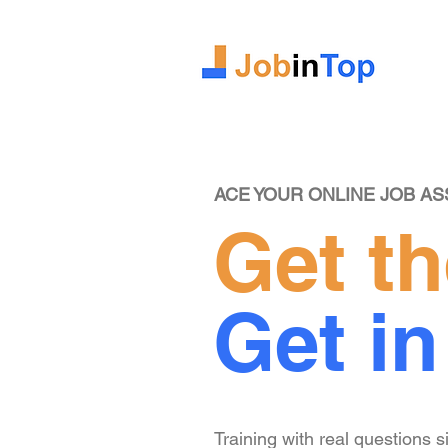
ACE YOUR ONLINE JOB A
Get t
Get in
Training with real questions s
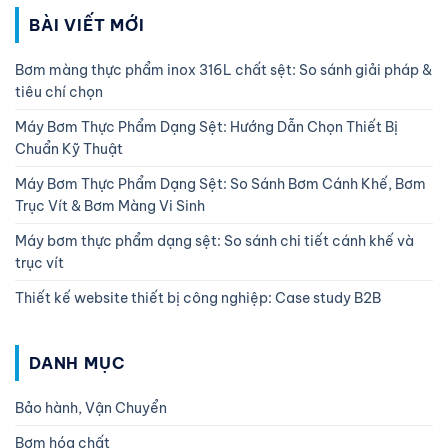
BÀI VIẾT MỚI
Bơm màng thực phẩm inox 316L chất sệt: So sánh giải pháp &
tiêu chí chọn
Máy Bơm Thực Phẩm Dạng Sệt: Hướng Dẫn Chọn Thiết Bị
Chuẩn Kỹ Thuật
Máy Bơm Thực Phẩm Dạng Sệt: So Sánh Bơm Cánh Khế, Bơm
Trục Vít & Bơm Màng Vi Sinh
Máy bơm thực phẩm dạng sệt: So sánh chi tiết cánh khế và
trục vít
Thiết kế website thiết bị công nghiệp: Case study B2B
DANH MỤC
Bảo hành, Vận Chuyển
Bơm hóa chất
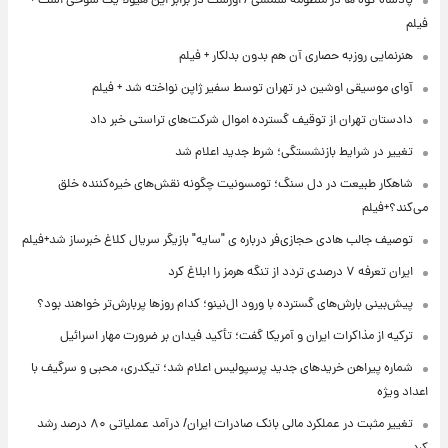
پادشاه کوه ها در منظومه شمسی / اورست در برابر این هیولا یک شوخی است +
فیلم
هنرنمایی روزبه حصاری آن هم بدون بدلکار + فیلم
آوای موسیقی اوشین در تهران توسط سفیر ژاپن نواخته شد + فیلم
دادستان تهران از توقیف گسترده اموال شرکت‌های تراستی خبر داد
تغییر در شرایط بازنشستگی؛ شرط جدید اعلام شد
شاهکار طبیعت در دل سنگ؛ تومسونیت چگونه نقش‌های خیره‌کننده خلق
می‌کند؟+فیلم
توصیف جالب هادی حجازی‌فر درباره ی "سایه" بازیگر سریال کلاغ خبرساز شد+فیلم
ایران تعرفه ۷ درصدی تردد از تنگه هرمز را ابلاغ کرد
پیش‌بینی بارش‌های گسترده با ورود ال‌نینو؛ کدام روزها پربارش‌تر خواهند بود؟
ترکیه از مذاکرات ایران و آمریکا گفت؛ تأکید فیدان بر ضرورت مهار اسرائیل
شماره پیراهن خریدهای جدید پرسپولیس اعلام شد؛ تیکدری، محبی و سرگیف با
اعداد ویژه
تغییر مثبت در عملکرد مالی بانک صادرات ایران/ درآمد عملیاتی ۸۰ درصد رشد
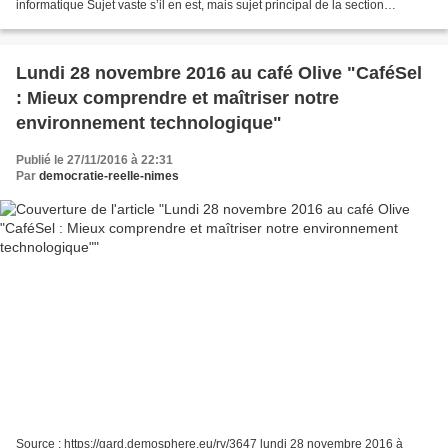
informatique Sujet vaste s’il en est, mais sujet principal de la section
informatique de la SLVie Costières Nous vivons une période...
Lundi 28 novembre 2016 au café Olive "CaféSel
: Mieux comprendre et maîtriser notre
environnement technologique"
Publié le 27/11/2016 à 22:31
Par
democratie-reelle-nimes
Source : https://gard.demosphere.eu/rv/3647 lundi 28 novembre 2016 à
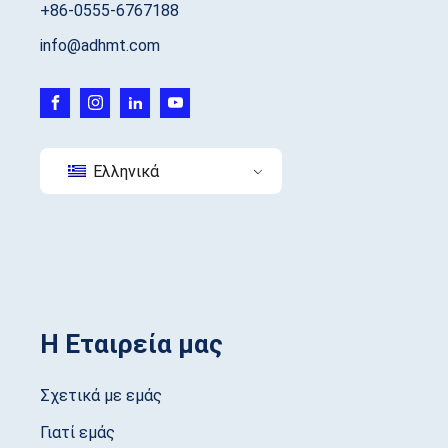
+86-0555-6767188
info@adhmt.com
Ελληνικά
Η Εταιρεία μας
Σχετικά με εμάς
Γιατί εμάς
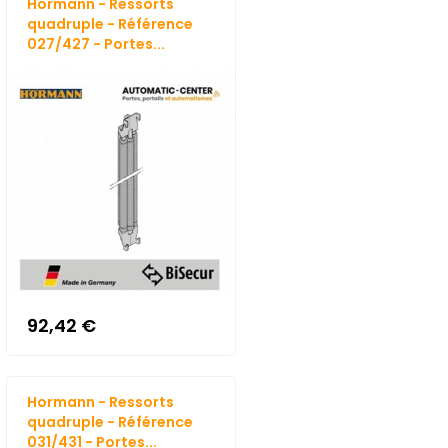
Hormann - Ressorts
quadruple - Référence
027/427 - Portes...
92,42 €
Hormann - Ressorts
quadruple - Référence
031/431 - Portes...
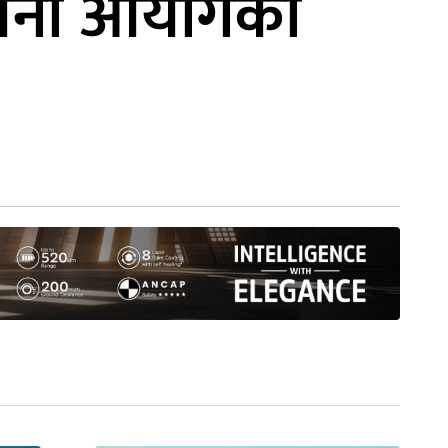
ोजना आयोगका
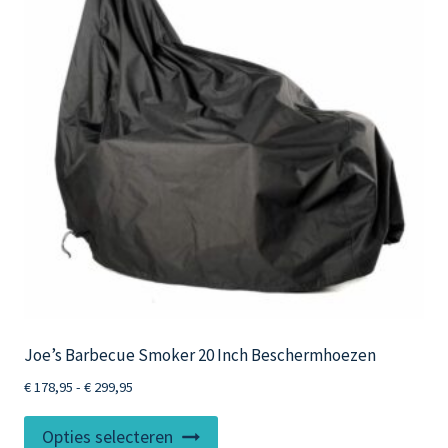
Joe’s Barbecue Smoker 20 Inch Beschermhoezen
Prijsklasse:
€
178,95
-
€
299,95
€ 178,95
Dit
tot
Opties selecteren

**WORK ITEM:** Once the pictures are dropped, set down everything else in the records exactly.

**WRITTEN SOLUTION:**
ACE YOUR ONLINE JOB A
Get t
Get in
Training with real questions s
BÀI VIẾT MỚI
Bơm màng thực phẩm inox 316L chất sệt: So sánh giải pháp &
tiêu chí chọn
Máy Bơm Thực Phẩm Dạng Sệt: Hướng Dẫn Chọn Thiết Bị
Chuẩn Kỹ Thuật
Máy Bơm Thực Phẩm Dạng Sệt: So Sánh Bơm Cánh Khế, Bơm
Trục Vít & Bơm Màng Vi Sinh
Máy bơm thực phẩm dạng sệt: So sánh chi tiết cánh khế và
trục vít
Thiết kế website thiết bị công nghiệp: Case study B2B
DANH MỤC
Bảo hành, Vận Chuyển
Bơm hóa chất
پادشاه کوه ها در منظومه شمسی / اورست در برابر این هیولا یک شوخی است +
فیلم
هنرنمایی روزبه حصاری آن هم بدون بدلکار + فیلم
آوای موسیقی اوشین در تهران توسط سفیر ژاپن نواخته شد + فیلم
دادستان تهران از توقیف گسترده اموال شرکت‌های تراستی خبر داد
تغییر در شرایط بازنشستگی؛ شرط جدید اعلام شد
شاهکار طبیعت در دل سنگ؛ تومسونیت چگونه نقش‌های خیره‌کننده خلق
می‌کند؟+فیلم
توصیف جالب هادی حجازی‌فر درباره ی "سایه" بازیگر سریال کلاغ خبرساز شد+فیلم
ایران تعرفه ۷ درصدی تردد از تنگه هرمز را ابلاغ کرد
پیش‌بینی بارش‌های گسترده با ورود ال‌نینو؛ کدام روزها پربارش‌تر خواهند بود؟
ترکیه از مذاکرات ایران و آمریکا گفت؛ تأکید فیدان بر ضرورت مهار اسرائیل
شماره پیراهن خریدهای جدید پرسپولیس اعلام شد؛ تیکدری، محبی و سرگیف با
اعداد ویژه
تغییر مثبت در عملکرد مالی بانک صادرات ایران/ درآمد عملیاتی ۸۰ درصد رشد
informatique Sujet vaste s’il en est, mais sujet principal de la section
informatique de la SLVie Costières Nous vivons une période...
Lundi 28 novembre 2016 au café Olive "CaféSel
: Mieux comprendre et maîtriser notre
environnement technologique"
Publié le 27/11/2016 à 22:31
Par
democratie-reelle-nimes
Source : https://gard.demosphere.eu/rv/3647 lundi 28 novembre 2016 à
+86-0555-6767188
info@adhmt.com
Ελληνικά
Η Εταιρεία μας
Σχετικά με εμάς
Γιατί εμάς
Hormann - Ressorts
quadruple - Référence
027/427 - Portes...
92,42 €
Hormann - Ressorts
quadruple - Référence
031/431 - Portes...
ोजना आयोगका
Joe’s Barbecue Smoker 20 Inch Beschermhoezen
Prijsklasse:
€
178,95
-
€
299,95
€ 178,95
Dit
tot
Opties selecteren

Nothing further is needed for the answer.